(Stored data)
________________
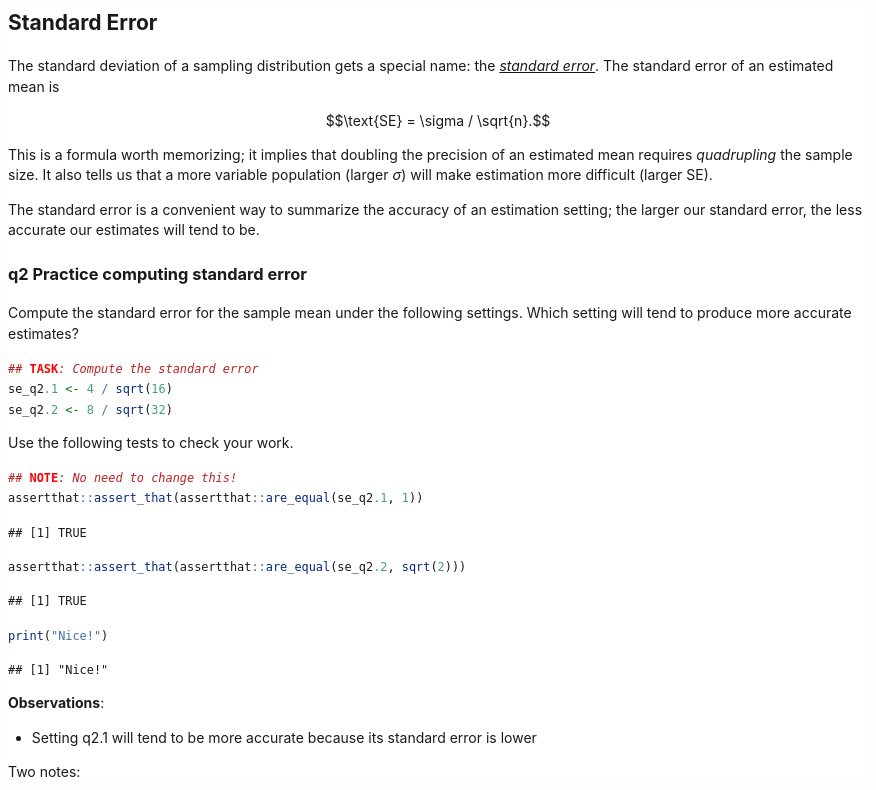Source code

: ## Standard Error


The standard deviation of a sampling distribution gets a special name: the [*standard error*](https://en.wikipedia.org/wiki/Sampling_distribution#Standard_error). The standard error of an estimated mean is

$$\text{SE} = \sigma / \sqrt{n}.$$

This is a formula worth memorizing; it implies that doubling the precision of an estimated mean requires *quadrupling* the sample size. It also tells us that a more variable population (larger $\sigma$) will make estimation more difficult (larger $\text{SE}$).

The standard error is a convenient way to summarize the accuracy of an estimation setting; the larger our standard error, the less accurate our estimates will tend to be.

### __q2__ Practice computing standard error

Compute the standard error for the sample mean under the following settings. Which setting will tend to produce more accurate estimates?


``` r
## TASK: Compute the standard error
se_q2.1 <- 4 / sqrt(16)
se_q2.2 <- 8 / sqrt(32)
```

Use the following tests to check your work.


``` r
## NOTE: No need to change this!
assertthat::assert_that(assertthat::are_equal(se_q2.1, 1))
```

```
## [1] TRUE
```

``` r
assertthat::assert_that(assertthat::are_equal(se_q2.2, sqrt(2)))
```

```
## [1] TRUE
```

``` r
print("Nice!")
```

```
## [1] "Nice!"
```

**Observations**:

- Setting q2.1 will tend to be more accurate because its standard error is lower

Two notes:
________________
▶ [EXERCISE]: Return exactly the lines from the line holding "This is a formula" to the last line of the data, with both of those lines included and nothing added.

▶ [SOLUTION FOR THIS EXERCISE]:
This is a formula worth memorizing; it implies that doubling the precision of an estimated mean requires *quadrupling* the sample size. It also tells us that a more variable population (larger $\sigma$) will make estimation more difficult (larger $\text{SE}$).

The standard error is a convenient way to summarize the accuracy of an estimation setting; the larger our standard error, the less accurate our estimates will tend to be.

### __q2__ Practice computing standard error

Compute the standard error for the sample mean under the following settings. Which setting will tend to produce more accurate estimates?


``` r
## TASK: Compute the standard error
se_q2.1 <- 4 / sqrt(16)
se_q2.2 <- 8 / sqrt(32)
```

Use the following tests to check your work.


``` r
## NOTE: No need to change this!
assertthat::assert_that(assertthat::are_equal(se_q2.1, 1))
```

```
## [1] TRUE
```

``` r
assertthat::assert_that(assertthat::are_equal(se_q2.2, sqrt(2)))
```

```
## [1] TRUE
```

``` r
print("Nice!")
```

```
## [1] "Nice!"
```

**Observations**:

- Setting q2.1 will tend to be more accurate because its standard error is lower

Two notes:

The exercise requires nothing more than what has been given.